Great Covers Sell Books
Biff Barnes
Great covers sell books. If you want to sell books, yours had better have one.
In a survey of 616 readers of genre fiction by The Book Smuggler:
- 79% of respondents said, “Yes,” when asked, “Do covers play a decisive role in your decision to purchase a book?”
- When asked, “How large a role do covers play in your decision to purchase a book?
- 3% said, “A Dominant Role”
- 48% said, “A Major Role”
- 41% said, “A Minor Role
- 40% said, “Yes,” when asked, “Can (or has) a cover ever be the SOLE driving factor in your decision to purchase a book?”

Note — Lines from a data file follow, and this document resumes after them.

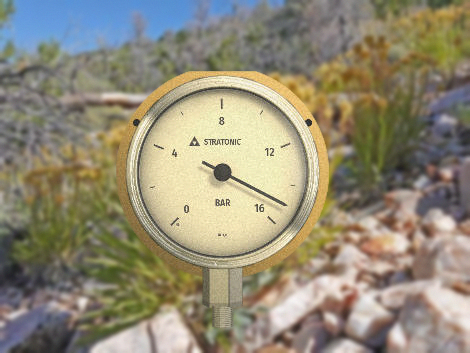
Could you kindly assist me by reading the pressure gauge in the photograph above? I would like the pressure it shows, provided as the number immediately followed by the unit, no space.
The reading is 15bar
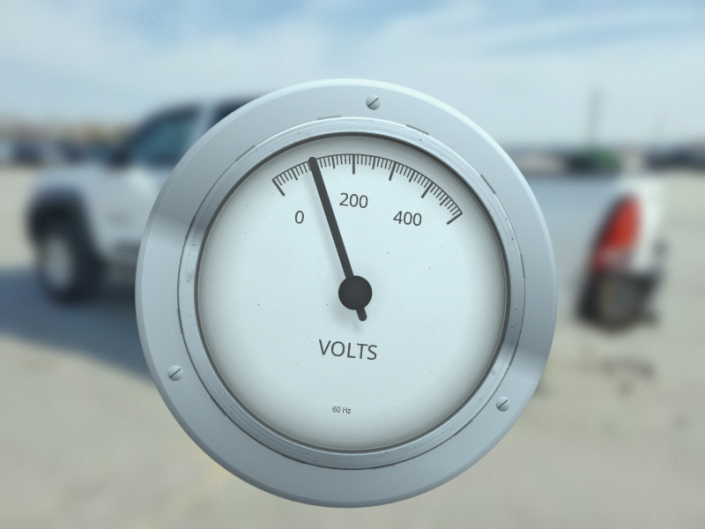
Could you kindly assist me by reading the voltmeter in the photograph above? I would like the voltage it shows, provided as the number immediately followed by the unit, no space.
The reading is 100V
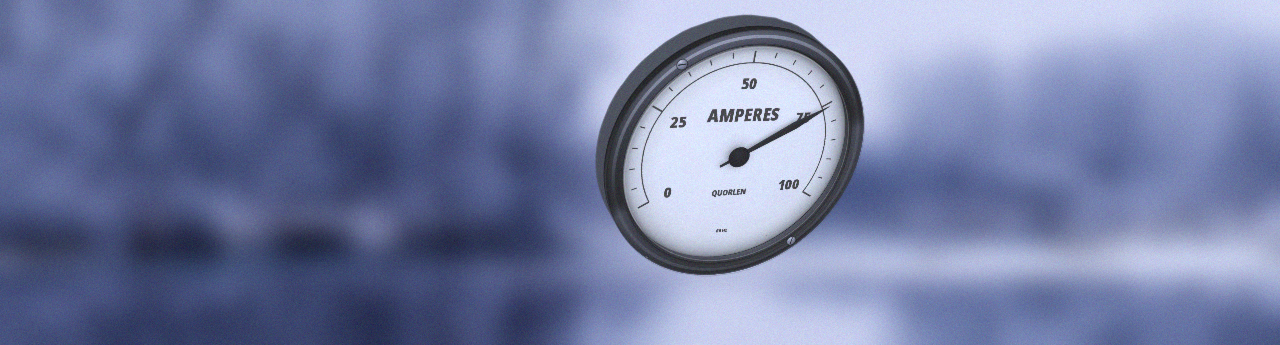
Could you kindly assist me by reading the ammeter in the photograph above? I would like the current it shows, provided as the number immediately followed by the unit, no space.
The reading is 75A
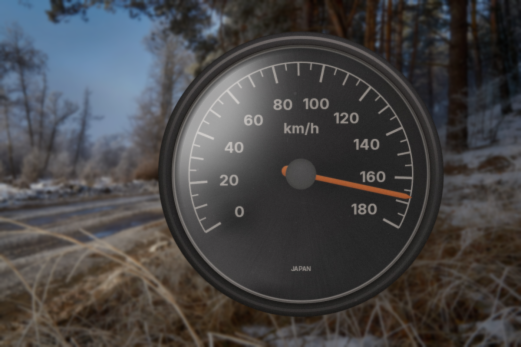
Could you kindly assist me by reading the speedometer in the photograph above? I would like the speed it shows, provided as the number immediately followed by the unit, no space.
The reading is 167.5km/h
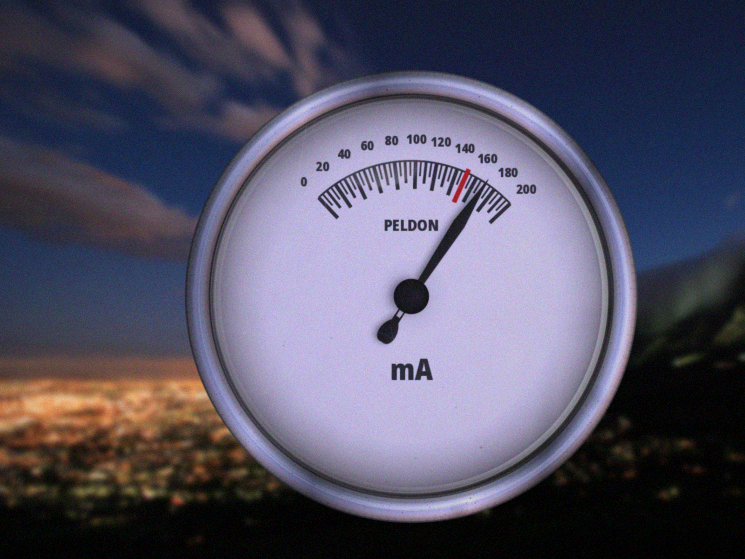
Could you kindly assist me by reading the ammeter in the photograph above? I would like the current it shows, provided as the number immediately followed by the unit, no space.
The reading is 170mA
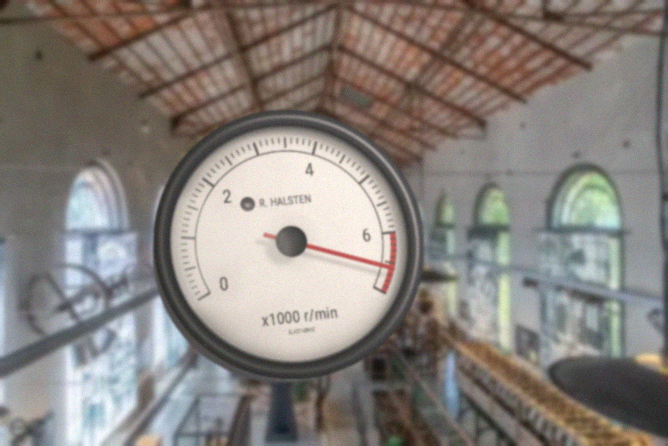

The reason is simple. “Our brains are wired to process images faster than words,” Mark Coker, founder of Smashwords told Terri Guiliano in the Huffington Post . “When we see an image, it makes us feel something.” A great cover, he says, can “help the reader instantly recognize that this book is for them.”
That recognition is a product of great design. As Chip Kidd, who has designed iconic covers like those of Michael Crichton’s, Jurassic Park, Haruki Murakami’s , IQ84,David Sedaris’, Naked, Dean Koontz’, Intensity, and Michael Chabon Pulitzer Prize winning, The Amazing Adventures of Kavalier and Clay explained in a TED talk, “The book designer’s responsibility is three-fold to the reader, to the publisher, and most of all to the author. I want you to look at the author’s book and say, ‘Wow! I need to read that.’”
Does that kind of design skill pay off? You bet! Forbes.com reported that self-publishing authors who hired professional to design their covers earned 21% more than the average indie author.